Canadian families are increasingly using credit to cover day-to-day living expenses, pushing national household debt to $1.3-trillion, according to the Certified General Accountants Association of Canada.
CGA-Canada warned Tuesday that many individuals are unaware of how the economic downturn has hit their financial situation, and they continue to load up their credit cards and lines of credit while skimping on savings.
According to the association's report, a consumer survey in November indicated 85 per cent of households had outstanding debt on a credit card.
And 21 per cent of Canadians who were in debt said they could no longer manage their debt load.
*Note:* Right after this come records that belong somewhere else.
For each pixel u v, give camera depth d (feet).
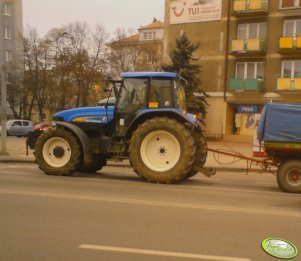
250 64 117.50
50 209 25.12
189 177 42.16
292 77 111.34
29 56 164.66
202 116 113.50
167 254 17.61
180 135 37.27
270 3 114.42
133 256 17.31
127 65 170.60
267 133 37.32
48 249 18.01
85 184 35.50
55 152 40.86
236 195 32.81
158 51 181.37
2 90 63.36
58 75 152.46
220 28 120.06
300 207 28.55
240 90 115.85
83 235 20.02
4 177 38.75
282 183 36.42
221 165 55.31
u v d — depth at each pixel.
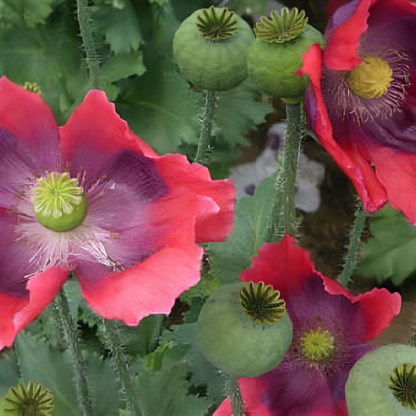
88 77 0.73
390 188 0.56
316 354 0.58
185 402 0.64
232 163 0.75
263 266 0.56
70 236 0.55
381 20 0.56
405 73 0.57
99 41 0.71
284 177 0.56
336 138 0.57
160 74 0.73
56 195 0.54
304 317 0.58
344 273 0.66
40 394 0.54
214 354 0.53
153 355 0.65
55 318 0.64
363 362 0.54
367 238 0.75
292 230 0.57
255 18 0.73
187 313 0.65
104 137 0.54
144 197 0.54
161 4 0.71
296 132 0.56
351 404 0.54
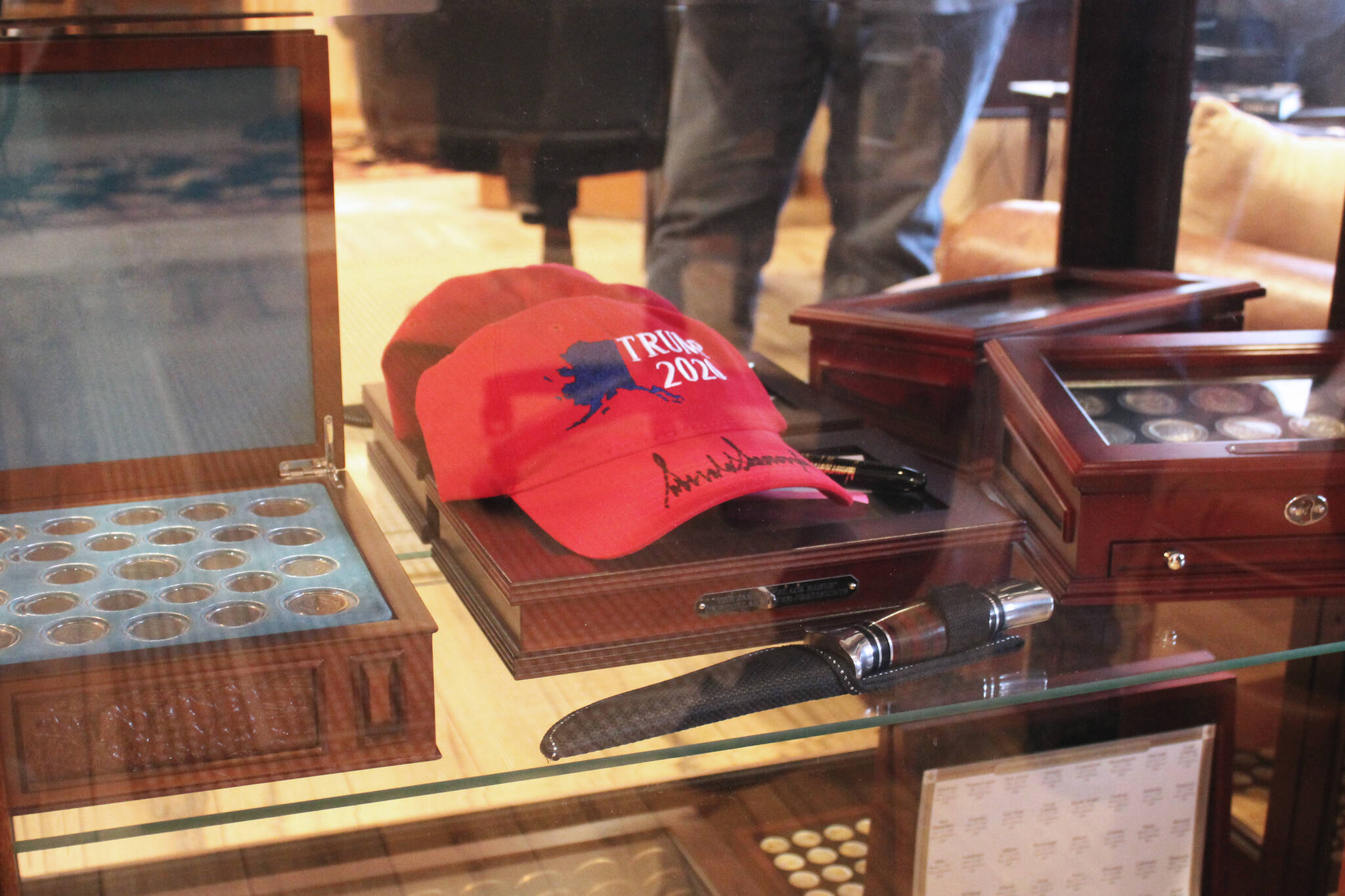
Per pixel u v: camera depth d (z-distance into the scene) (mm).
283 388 523
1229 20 606
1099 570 510
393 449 537
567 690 451
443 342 531
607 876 567
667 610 460
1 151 451
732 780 567
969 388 559
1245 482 504
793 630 483
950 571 504
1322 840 675
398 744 436
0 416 481
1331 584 525
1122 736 606
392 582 463
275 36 484
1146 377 558
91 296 483
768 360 621
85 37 450
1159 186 647
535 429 507
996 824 603
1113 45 638
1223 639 520
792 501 518
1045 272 669
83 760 400
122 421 500
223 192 492
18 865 399
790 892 582
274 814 424
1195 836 644
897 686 486
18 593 438
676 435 518
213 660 405
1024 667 505
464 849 535
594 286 575
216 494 521
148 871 442
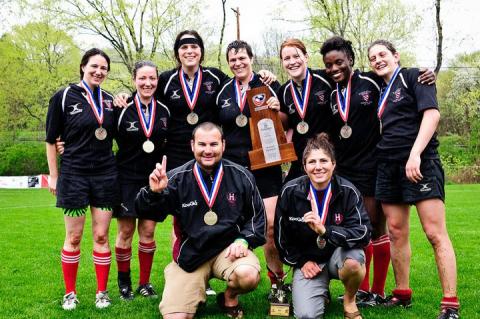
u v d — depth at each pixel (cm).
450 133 3597
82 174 454
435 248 404
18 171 3030
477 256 700
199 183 425
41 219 1232
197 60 514
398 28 2388
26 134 3628
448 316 394
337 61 461
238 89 509
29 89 2928
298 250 425
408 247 443
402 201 424
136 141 494
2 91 2912
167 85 521
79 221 457
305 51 496
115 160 479
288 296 498
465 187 2170
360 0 2278
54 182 471
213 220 420
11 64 2886
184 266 418
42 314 446
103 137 461
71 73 2891
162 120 505
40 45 2825
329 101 491
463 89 3556
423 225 408
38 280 591
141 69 488
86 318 433
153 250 521
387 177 424
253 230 419
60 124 462
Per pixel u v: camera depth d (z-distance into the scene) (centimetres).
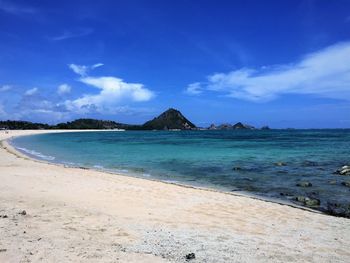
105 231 928
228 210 1282
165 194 1564
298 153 4050
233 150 4628
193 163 3102
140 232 939
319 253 829
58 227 935
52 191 1513
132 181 1927
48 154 4091
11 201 1237
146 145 6031
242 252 813
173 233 950
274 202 1476
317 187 1898
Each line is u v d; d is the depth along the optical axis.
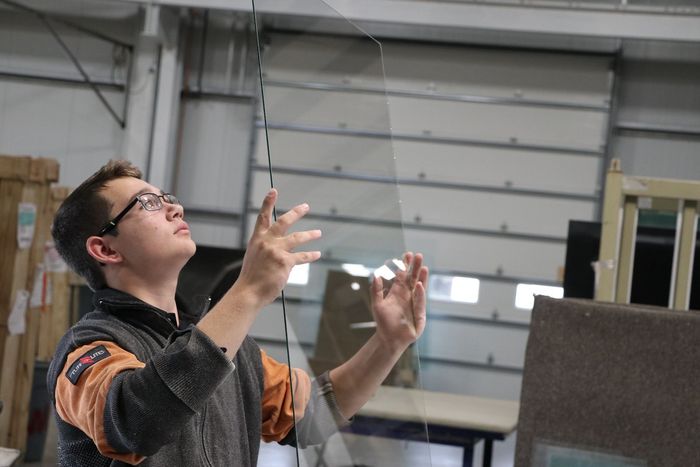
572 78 7.64
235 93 8.23
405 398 1.64
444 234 7.72
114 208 1.39
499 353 7.57
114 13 8.20
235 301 1.17
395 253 1.64
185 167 8.32
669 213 1.99
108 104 8.20
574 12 6.98
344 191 1.50
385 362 1.49
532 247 7.61
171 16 8.03
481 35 7.65
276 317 1.99
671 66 7.59
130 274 1.40
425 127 7.82
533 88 7.70
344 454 1.39
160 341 1.34
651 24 6.90
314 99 1.46
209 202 8.28
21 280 4.61
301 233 1.23
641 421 1.22
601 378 1.24
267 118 1.26
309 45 1.47
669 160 7.62
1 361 4.48
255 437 1.43
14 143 8.31
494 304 7.61
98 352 1.23
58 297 5.30
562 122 7.64
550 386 1.25
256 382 1.46
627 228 2.00
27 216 4.61
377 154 1.66
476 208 7.70
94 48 8.23
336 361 1.42
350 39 1.64
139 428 1.10
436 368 7.61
"Household debt has increased significantly over recent years, jeopardizing the financial security of Canadian households," said Anthony Ariganello, president of CGA-Canada.
Forty-nine per cent of families with children under 18 said their debt had increased in the past three years, according to the online survey of 2,014 households, which claims a 95 per cent likelihood of being accurate within 2.2 percentage points.
Lines of credit and credit cards account for the largest proportion of consumer debt, and the report says the escalation of debt "is primarily caused by consumption motives rather than asset accumulation."
One-quarter of those interviewed would not be able to handle an unforeseen expense of $5,000, and one in 10 would have trouble with an unforeseen cost of $500.
The report says Canadian personal indebtedness "is a highly disturbing matter" and prospects are low for improving household financial security.
"Although CGA-Canada recognizes the importance of consumer spending for business development and for economic growth, a balanced approach to spending, saving and paying down debt is a more desirable option than trying to promote consumer spending as a solution for the current economic downturn," the association says.
Bank of Canada data released Friday showed lending by the chartered banks has flagged in the weak economy - except in consumer credit, which continues to swell.
Personal lines of credit expanded to a new high of $181-billion outstanding in April, an increase of 6.2 per cent year-to-date, and up 20.4 per cent from a year earlier. This type of debt has bloated from $100-billion five years ago and less than $50-billion at the start of the decade.
Personal loans from banks totalled $48.5-billion, up 8.1 per cent from a year earlier, and bank credit-card receivables were up 8.9 per cent at $51.5-billion.